**Reading text**
-*-
Sunday, July 31, 2011

On Cavarero and Rodenburg: Andrew Kimborough (University of Kentucky)

Over the years I’ve made my way through books by Berry, Linklater, and Lessac, and even the articles Catherine Fitzmaurice has posted on her website, but I’ve never got through a book of Rodenburg’s. So this was my first exposure, and truth be told I found it tedious going. The repetition was excessive and I found myself turning unread pages often. The emphasis on what the psychological literature calls “folk psychology” might get a lot of sympathetic heads nodding in agreement, but the lack of citation, or any burden of proof besides her personal experience, had me losing my patience the first dozen or so pages in. But here’s the kicker—I was one of those sympathetic readers nodding in agreement! Yes, students come to acting with a lot of inhibitions, and yes, a lot of our expressivity is tied to the voice. But reading Rodenburg, I’m tempted to think she sees the voice teacher as one of analyst/therapist/life coach (granted, she offers many notes of caution in this regard). I bridle at this sort of thing, even with the caveats. The language of Freudian psychoanalysis had so infiltrated actor training in the US (and apparently the UK) by the end of the twentieth century that the two could have been confused as synonymous (the language is in Berry’s and Linklater’s books, too). The irony here is that when Stanislavsky first started trying to link psychological research to the actor’s process, he was trying to find ways of instilling psychological verisimilitude in characterization. A century later teachers don’t even bother with the research; without any credentials they go about addressing the psychological make-up of the actor. The question this raises for me is when or whether we will develop a tradition of voice pedagogy that breaks from early twentieth century theoretical models and complements contemporary research in speech pathology and linguistics.
-*-
**Supplied entries**
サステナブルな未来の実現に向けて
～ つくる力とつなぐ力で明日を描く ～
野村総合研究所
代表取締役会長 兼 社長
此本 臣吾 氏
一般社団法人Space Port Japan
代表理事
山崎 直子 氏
-*-
**Action item A**
Decide whether each statement agrees with the post on reading Rodenburg, answering yes or no and quoting the words of the post that settle it. (i) Before this reading, the writer had finished at least one book by Rodenburg. (ii) The writer shared some of the views Rodenburg puts forward. (iii) Stanislavsky tried to connect psychological research with the actor's process.
**Action item B**
Carry on the post on reading Rodenburg from the point where it stops, keeping the same voice.

**Expected answer A**
(i) No: "I’ve never got through a book of Rodenburg’s."
(ii) Yes: "I was one of those sympathetic readers nodding in agreement!"
(iii) Yes: "when Stanislavsky first started trying to link psychological research to the actor’s process"

**Expected answer B**
I am a big fan of our second text, Cavarero’s book. I am not at all surprised that hers is only one of two books specifically dedicated to the sound of the human voice in the vast philosophical literature (the other is Don Ihde’s phenomenological study Listening and Voice. I’m not counting Mladen Doler’s A Voice and Nothing More). As she delightfully argues over and over, western philosophy has simply not been in a position to hear or discuss the voice, so why should there be more than two books? One of Cavarero’s many achievements lies in her critique of the theories that adopt degrees of hostility to an oral sensibility. Her take on Plato’s conception of language and logos, while not altogether unique (see Harold Innis and Eric Havelock), helps me to properly contextualize Plato’s ambiguous contribution to linguistic theory. Her dismantling of Derrida, who grossly distorted the lay philosopher’s understanding of western philosophy by calling it a phono-logocentic tradition, counts as one essential refutation of the poststructural enterprise. She does not refute Derrida on empirical grounds (which is easy to do); rather, she simply points out the misreadings revealed in his own writing.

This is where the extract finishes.